Long story short, I'm trialing Proxmox VE for the time being, and automating it with Ansible to promote infrastructure-as-code and configuration-as-code standards. For the kinds of team sizes I anticipate, this is the sweet spot between simplicity and scale.

I need to be able to run maybe 25 VMs at any given time, and more importantly, perform bulk operations on them whilst also occasionally taking down or bringing up new ones. Proxmox easily matches this requirement for scale.

To get to the point of hosting on Proxmox, first I need to get prototypes online. For that I'll be using public clouds, that way I can grow the project and work out issues before committing to the expense of hardware.

Choosing Between Self-Hosted, Co-Located, Hybrid Cloud, and Public Cloud Infrastructure

Where you run your software is server infrastructure, and it's an important decision.

Many developers are used to managed services, that provide a way for you to run software on a virtualised environment. Virtual Machines, containers, serverless functions, and so on.
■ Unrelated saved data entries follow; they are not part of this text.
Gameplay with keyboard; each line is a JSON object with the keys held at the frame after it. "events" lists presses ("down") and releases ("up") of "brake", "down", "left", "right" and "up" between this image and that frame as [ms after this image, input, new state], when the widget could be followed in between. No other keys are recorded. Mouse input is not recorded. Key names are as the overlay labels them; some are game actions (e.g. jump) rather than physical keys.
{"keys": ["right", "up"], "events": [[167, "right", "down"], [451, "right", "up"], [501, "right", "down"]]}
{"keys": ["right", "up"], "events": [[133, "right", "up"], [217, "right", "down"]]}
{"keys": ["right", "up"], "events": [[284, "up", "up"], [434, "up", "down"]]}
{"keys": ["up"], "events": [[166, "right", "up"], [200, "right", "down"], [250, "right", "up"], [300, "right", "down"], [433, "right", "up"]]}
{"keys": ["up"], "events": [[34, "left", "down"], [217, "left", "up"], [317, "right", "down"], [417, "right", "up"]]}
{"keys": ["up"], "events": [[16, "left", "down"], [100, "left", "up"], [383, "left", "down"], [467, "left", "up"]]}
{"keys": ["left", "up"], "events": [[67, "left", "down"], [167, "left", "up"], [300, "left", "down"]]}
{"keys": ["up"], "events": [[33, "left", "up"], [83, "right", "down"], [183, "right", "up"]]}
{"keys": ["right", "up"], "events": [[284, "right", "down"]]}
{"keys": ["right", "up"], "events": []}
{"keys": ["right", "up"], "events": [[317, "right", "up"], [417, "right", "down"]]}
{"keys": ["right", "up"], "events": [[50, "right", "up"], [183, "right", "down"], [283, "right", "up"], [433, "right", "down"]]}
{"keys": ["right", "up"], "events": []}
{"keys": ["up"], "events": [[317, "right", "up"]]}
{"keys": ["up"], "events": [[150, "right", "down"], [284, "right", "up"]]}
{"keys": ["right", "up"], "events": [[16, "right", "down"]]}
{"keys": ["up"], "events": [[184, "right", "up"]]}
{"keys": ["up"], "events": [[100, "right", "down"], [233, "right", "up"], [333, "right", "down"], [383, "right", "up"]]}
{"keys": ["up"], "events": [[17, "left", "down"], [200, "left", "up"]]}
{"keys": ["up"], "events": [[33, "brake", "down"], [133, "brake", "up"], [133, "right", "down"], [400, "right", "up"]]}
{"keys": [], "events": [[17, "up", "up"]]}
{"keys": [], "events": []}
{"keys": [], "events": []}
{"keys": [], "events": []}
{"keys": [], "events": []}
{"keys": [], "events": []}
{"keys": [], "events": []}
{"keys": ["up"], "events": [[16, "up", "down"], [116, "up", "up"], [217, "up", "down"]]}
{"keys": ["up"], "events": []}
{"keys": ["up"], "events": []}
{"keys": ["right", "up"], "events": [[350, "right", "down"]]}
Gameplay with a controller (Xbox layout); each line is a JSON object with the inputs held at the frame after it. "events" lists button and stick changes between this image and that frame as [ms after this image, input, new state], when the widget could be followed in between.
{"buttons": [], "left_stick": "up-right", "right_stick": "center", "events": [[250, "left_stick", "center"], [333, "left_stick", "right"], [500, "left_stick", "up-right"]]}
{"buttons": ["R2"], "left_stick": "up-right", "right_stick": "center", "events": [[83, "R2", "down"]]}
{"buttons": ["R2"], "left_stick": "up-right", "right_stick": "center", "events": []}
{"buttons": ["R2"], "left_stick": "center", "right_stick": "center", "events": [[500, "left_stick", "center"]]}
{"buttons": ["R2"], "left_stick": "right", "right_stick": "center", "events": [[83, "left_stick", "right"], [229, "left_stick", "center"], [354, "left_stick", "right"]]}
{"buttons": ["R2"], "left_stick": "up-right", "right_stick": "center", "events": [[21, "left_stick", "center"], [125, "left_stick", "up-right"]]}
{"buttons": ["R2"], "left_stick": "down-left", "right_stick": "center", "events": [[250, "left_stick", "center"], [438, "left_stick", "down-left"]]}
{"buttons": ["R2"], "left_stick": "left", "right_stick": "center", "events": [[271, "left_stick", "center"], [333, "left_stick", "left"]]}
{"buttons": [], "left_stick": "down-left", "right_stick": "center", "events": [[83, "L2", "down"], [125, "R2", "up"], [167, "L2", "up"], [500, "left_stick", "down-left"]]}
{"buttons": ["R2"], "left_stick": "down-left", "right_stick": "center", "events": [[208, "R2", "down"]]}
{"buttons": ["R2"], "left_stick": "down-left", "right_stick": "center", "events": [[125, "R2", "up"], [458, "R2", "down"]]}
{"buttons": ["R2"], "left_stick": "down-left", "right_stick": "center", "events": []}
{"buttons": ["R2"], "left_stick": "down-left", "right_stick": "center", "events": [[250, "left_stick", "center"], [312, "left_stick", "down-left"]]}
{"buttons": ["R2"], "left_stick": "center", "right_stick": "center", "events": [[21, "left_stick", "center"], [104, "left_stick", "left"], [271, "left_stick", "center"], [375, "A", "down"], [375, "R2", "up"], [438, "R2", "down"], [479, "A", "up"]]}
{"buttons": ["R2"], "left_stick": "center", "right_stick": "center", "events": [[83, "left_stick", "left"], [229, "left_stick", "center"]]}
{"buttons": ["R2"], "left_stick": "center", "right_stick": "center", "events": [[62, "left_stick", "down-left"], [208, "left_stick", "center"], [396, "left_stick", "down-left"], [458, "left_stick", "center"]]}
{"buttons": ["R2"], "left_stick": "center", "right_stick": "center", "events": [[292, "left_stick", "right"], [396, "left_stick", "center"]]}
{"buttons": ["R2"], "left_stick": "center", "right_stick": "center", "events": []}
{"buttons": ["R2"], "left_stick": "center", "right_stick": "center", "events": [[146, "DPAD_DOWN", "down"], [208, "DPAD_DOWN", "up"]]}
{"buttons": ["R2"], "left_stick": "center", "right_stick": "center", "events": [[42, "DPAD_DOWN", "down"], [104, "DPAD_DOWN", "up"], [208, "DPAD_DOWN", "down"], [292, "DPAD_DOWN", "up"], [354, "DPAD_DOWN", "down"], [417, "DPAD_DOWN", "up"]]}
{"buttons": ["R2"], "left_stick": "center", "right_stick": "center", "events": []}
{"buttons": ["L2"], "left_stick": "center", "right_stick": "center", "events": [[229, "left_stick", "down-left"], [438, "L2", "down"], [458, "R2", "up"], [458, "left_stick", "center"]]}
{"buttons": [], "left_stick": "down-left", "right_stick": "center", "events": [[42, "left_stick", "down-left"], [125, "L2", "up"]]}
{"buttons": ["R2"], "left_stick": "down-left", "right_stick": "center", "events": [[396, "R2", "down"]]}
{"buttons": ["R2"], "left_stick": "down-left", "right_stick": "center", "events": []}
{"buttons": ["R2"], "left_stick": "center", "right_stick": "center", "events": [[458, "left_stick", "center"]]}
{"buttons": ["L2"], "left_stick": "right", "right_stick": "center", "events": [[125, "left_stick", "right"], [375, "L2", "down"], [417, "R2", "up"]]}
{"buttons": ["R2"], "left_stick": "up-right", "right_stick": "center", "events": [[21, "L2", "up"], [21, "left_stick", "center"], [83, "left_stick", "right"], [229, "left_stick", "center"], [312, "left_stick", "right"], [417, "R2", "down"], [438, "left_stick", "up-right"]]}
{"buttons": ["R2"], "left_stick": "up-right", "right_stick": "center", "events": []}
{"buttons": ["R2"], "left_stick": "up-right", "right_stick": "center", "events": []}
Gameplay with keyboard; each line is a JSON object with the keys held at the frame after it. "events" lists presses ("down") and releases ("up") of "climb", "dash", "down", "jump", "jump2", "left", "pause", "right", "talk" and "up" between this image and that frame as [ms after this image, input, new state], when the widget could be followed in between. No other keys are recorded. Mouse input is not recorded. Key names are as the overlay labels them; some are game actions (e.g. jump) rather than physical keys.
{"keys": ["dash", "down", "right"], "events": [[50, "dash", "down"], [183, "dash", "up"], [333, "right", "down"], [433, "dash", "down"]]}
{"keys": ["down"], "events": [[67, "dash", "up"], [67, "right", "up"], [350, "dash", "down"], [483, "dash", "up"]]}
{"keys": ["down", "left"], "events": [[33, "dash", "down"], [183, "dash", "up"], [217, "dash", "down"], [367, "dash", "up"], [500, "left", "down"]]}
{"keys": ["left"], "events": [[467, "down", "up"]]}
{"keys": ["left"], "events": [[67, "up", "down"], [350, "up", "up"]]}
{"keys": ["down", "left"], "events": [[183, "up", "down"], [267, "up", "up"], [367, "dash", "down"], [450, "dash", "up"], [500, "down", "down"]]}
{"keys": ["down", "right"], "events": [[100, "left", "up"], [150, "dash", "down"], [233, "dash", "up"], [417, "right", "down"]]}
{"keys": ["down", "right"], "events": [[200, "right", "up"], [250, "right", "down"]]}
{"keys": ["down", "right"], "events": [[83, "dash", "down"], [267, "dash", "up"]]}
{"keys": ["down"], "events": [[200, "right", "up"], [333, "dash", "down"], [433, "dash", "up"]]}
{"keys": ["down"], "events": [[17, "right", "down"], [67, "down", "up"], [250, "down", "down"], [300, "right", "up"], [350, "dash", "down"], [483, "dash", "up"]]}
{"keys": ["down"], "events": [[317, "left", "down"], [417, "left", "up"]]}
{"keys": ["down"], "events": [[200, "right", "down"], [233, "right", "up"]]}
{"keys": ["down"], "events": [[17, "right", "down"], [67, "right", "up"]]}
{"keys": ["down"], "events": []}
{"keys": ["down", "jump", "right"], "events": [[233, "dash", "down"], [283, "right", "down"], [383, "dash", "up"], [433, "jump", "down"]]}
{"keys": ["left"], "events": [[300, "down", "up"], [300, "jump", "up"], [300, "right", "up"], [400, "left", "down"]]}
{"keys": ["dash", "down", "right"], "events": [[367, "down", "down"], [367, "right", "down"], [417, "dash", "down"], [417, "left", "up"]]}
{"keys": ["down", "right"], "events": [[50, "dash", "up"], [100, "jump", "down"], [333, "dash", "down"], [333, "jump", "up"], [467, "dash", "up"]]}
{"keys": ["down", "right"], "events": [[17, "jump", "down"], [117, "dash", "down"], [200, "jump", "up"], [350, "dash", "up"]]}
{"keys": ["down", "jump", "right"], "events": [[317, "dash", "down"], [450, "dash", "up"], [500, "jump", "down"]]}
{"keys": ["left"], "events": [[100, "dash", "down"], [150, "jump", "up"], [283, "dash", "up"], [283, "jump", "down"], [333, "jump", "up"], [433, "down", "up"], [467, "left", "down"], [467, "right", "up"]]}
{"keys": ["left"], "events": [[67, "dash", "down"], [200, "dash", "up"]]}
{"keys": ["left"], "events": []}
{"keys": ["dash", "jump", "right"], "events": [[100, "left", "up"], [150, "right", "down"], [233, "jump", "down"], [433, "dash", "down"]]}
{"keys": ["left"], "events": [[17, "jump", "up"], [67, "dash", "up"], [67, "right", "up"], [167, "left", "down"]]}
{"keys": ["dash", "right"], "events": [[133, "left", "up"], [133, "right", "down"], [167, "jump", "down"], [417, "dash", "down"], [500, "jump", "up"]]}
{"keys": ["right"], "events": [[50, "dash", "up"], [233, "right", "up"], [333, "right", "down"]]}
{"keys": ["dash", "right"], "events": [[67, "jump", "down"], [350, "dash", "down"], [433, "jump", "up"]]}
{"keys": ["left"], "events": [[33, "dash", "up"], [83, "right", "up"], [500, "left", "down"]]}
Using public cloud infrastructure is an attractive notion, because then you eliminate all the toilsome tasks of managing your own servers.

Electricity and internet utilities, estimating capacity, swapping failing disks, cycling ageing hardware, and so on? Let the dedicated operational teams handle that. You get a stable, dependable platform-as-a-service to base your work on, for a cost.

That cost can be quite significant over time, though.

Contrast this with the other end of the spectrum, so to speak: self-hosted infrastructure that you have total control over. That means being a servant to the machine spirit, sometimes, but you can tailor your experience with enough know-how and resources.

I love self-hosting software. I also love redundancy and reliability. Seeing as my home does not have fibre lines and backup power generation and LTE failover networking... let's just say that I quickly ruled out the at-home server closet idea. I also don't want to worry about data integrity issues from fires or theft.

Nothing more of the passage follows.